Misschien was Dahmer ook wel zo geëindigd als hij hulp had gezocht toen het nog kon, maar toegeven als zestienjarige, in dié tijd, dat je niet alleen homoseksueel bent maar ook nog eens steeds dwingender wordende gedachten koestert, waarin je het met dode mannen doet?

Had het ook anders kunnen lopen?

BACKDERF: Eerlijk gezegd denk ik dat niks hem had kunnen redden, daarvoor was hij te ziek in zijn hoofd, hij zou zichzelf uiteindelijk hebben vernietigd, maar misschien hadden die moorden wel vermeden kunnen worden. Het is zo tragisch allemaal.

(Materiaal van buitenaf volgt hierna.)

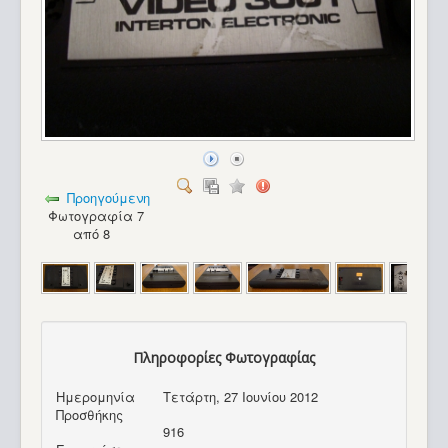
Προηγούμενη
Φωτογραφία 7
από 8
Πληροφορίες Φωτογραφίας
Ημερομηνία
Τετάρτη, 27 Ιουνίου 2012
Προσθήκης
916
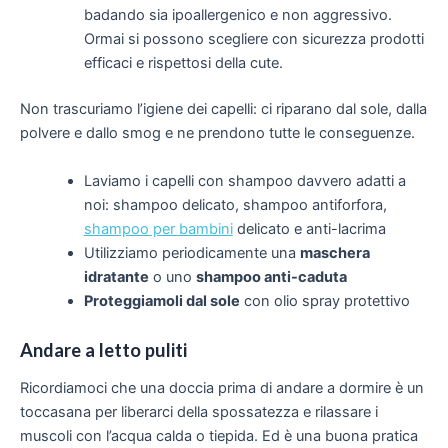
badando sia ipoallergenico e non aggressivo.
Ormai si possono scegliere con sicurezza prodotti
efficaci e rispettosi della cute.
Non trascuriamo l’igiene dei capelli: ci riparano dal sole, dalla
polvere e dallo smog e ne prendono tutte le conseguenze.
Laviamo i capelli con shampoo davvero adatti a
noi: shampoo delicato, shampoo antiforfora,
shampoo per bambini
delicato e anti-lacrima
Utilizziamo periodicamente una
maschera
idratante
o uno
shampoo anti-caduta
Proteggiamoli dal sole
con olio spray protettivo
Andare a letto puliti
Ricordiamoci che una doccia prima di andare a dormire è un
toccasana per liberarci della spossatezza e rilassare i
muscoli con l’acqua calda o tiepida. Ed è una buona pratica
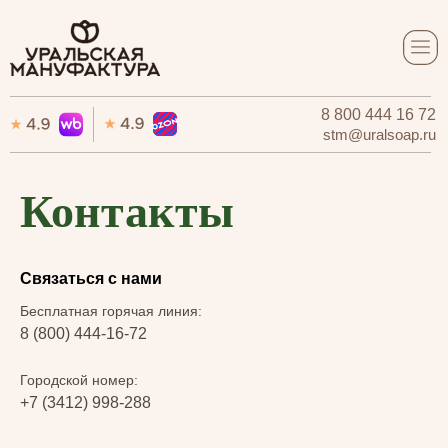
8 800 444 16 72
8 800 444 16 72
stm@uralsoap.ru
stm@uralsoap.ru
Контакты
Связаться с нами
Бесплатная горячая линия:
8 (800) 444-16-72
Городской номер:
+7 (3412) 998-288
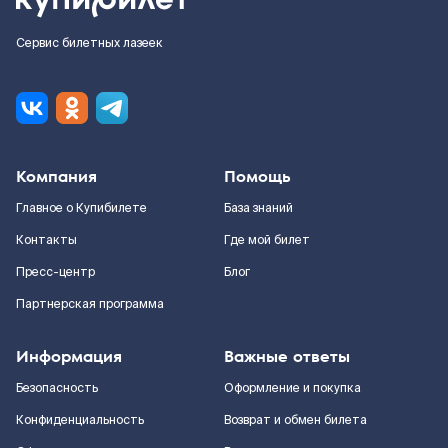
Сервис билетных лазеек
Компания
Помощь
Главное о Купибилете
База знаний
Контакты
Где мой билет
Пресс-центр
Блог
Партнерская программа
Информация
Важные ответы
Безопасность
Оформление и покупка
Конфиденциальность
Возврат и обмен билета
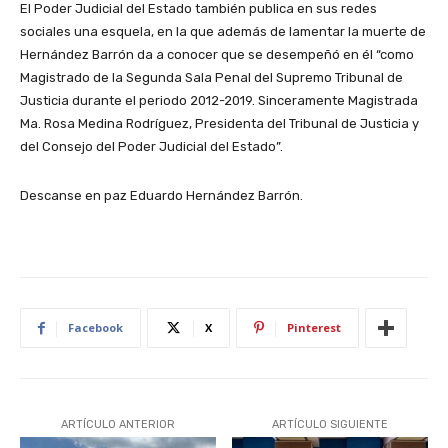
El Poder Judicial del Estado también publica en sus redes
sociales una esquela, en la que además de lamentar la muerte de
Hernández Barrón da a conocer que se desempeñó en él “como
Magistrado de la Segunda Sala Penal del Supremo Tribunal de
Justicia durante el periodo 2012-2019. Sinceramente Magistrada
Ma. Rosa Medina Rodríguez, Presidenta del Tribunal de Justicia y
del Consejo del Poder Judicial del Estado”.
Descanse en paz Eduardo Hernández Barrón.
Facebook
X
Pinterest
ARTÍCULO ANTERIOR
ARTÍCULO SIGUIENTE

EEN STEEDS WEERKERENDE WAT-ALSvraag in het boek is inderdaad ‘wie had iets kunnen doen (maar deed het niet)?’. Zowat iedereen, zo lijkt het wel, maar Backderf neemt het vooral de volwassenen kwalijk. Eén keer wordt Dahmer betrapt op bier drinken op het schoolterrein, waarna hij voor de keuze wordt gesteld: óf zijn ouders worden op de hoogte gebracht, óf hij krijgt tien tikken. Hij kiest voor een pak slaag, en daarmee is de kous af voor de schoolleiding.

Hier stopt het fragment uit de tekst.